On the other hand, the Colombian journalist and writer, resident in Paris, Hernando Calvo Ospina, in his book Colombia, laboratory of enchantments. Democracy and State Terrorism, he described, among many other revealing details, how on July 30, 2004, the Colombian Presidency publicly rejected a declassified document from the Defense Intelligence Agency (DIA), one of the most secret and powerful security services in the United States.

Calvo Ospina pointed out that the report states separately: “Álvaro Uribe Vélez, a Colombian politician and senator, collaborates with the Medellín Cartel from senior positions in the government. Uribe was involved in drug trafficking activities in the United States. His father was murdered in Colombia because of connections to drug trafficking. Uribe has worked for the Medellín Cartel and is a personal friend of Pablo Escobar Gaviria...”


From Miami to Bogota, common interests

During the Santos administration in 2014, the Bogotá press, in early November of that year, covered the news of “the visit of the senator from Florida, Marco Rubio, who sounds like a candidate for the presidency of the United States, paid a visit to Colombia for two days; the night of his first day in the country, he met with Uribe and his people in a discreet room of an exclusive bar in the capital”.

In the Colombian press releases, they stated that “Rubio travels to Colombia as a member of the Senate Intelligence Committee and the Senate Foreign Relations Committee, to discuss issues of interest.
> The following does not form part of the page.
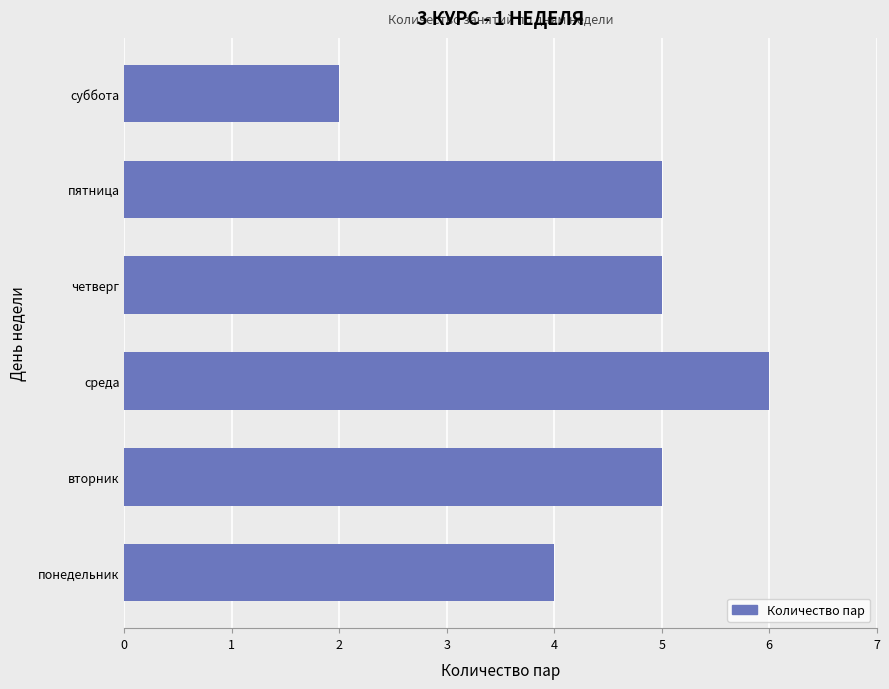

Are the bars grouped side by side (vs. stacked)?

No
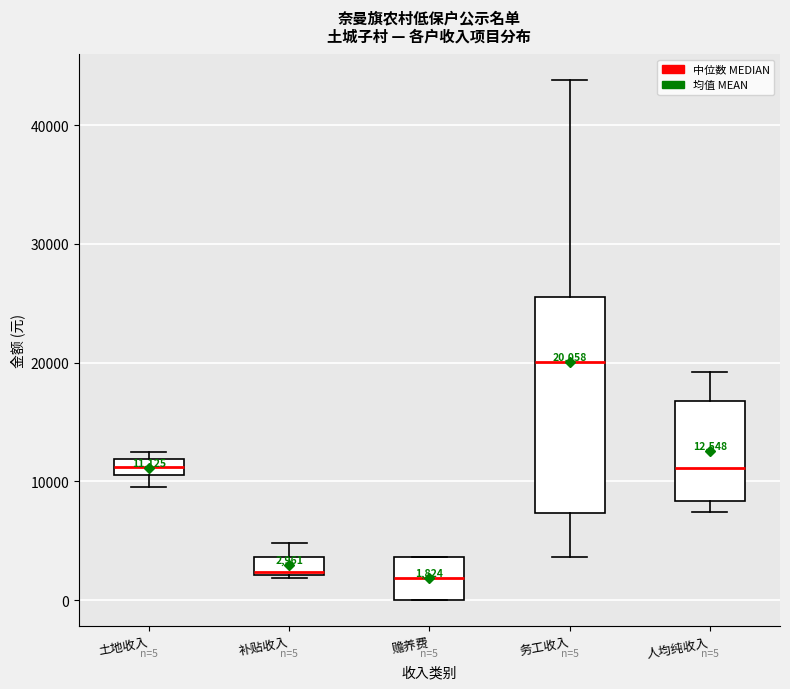

Which box's median line is the highest?

务工收入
The meeting between the two politicians is one of partners and they fraternize without protocol”.

According to what was published about the talks, “Uribe harshly criticized the peace talks with the FARC, in the face of which Senator Rubio expresses all his solidarity and concern.”

Also, the newspaper El Colombiano reported that “although the members of the CD (Uribe's party), out of respect, did not reveal the names of the congressmen they interviewed, on social networks it became known that they were with the Republican senator Marco Rubio, the republican representatives, Ileana Ros-Lehtinen , Mario Diaz-Balart, and Democrat Henry Cuéllar scheduled a new meeting in Washington for February 2015.”

Regarding what was published about the reports of both meetings, the one in Bogotá and the one in Washington, the newspaper El Colombiano wrote that “out of discretion, there was no mention of Venezuela, an issue to which the two politicians dedicate a large part of their time, vehemently denounce the Bolivarian Revolution and conspire with its worst elements. Álvaro Uribe was much less discreet when he was photographed with the Venezuelan terrorist leader Lorent Gómez Saleth, shortly before his capture and surrender by the Government of Colombia to Venezuela. Nor is the discretion of Rubio, in Miami, happily conspiring with Venezuelan fugitives sought by the Venezuelan justice system.”

Since 2010, the friendship between Rubio and Uribe has been consolidated with common interests such as Venezuela, Cuba, the U.S. military presence in Colombia, negotiations with paramilitarism, drug trafficking routes, among others; as well as the close relationship that these characters have with the right national fascist, such as María Corina Machado and Edmundo González.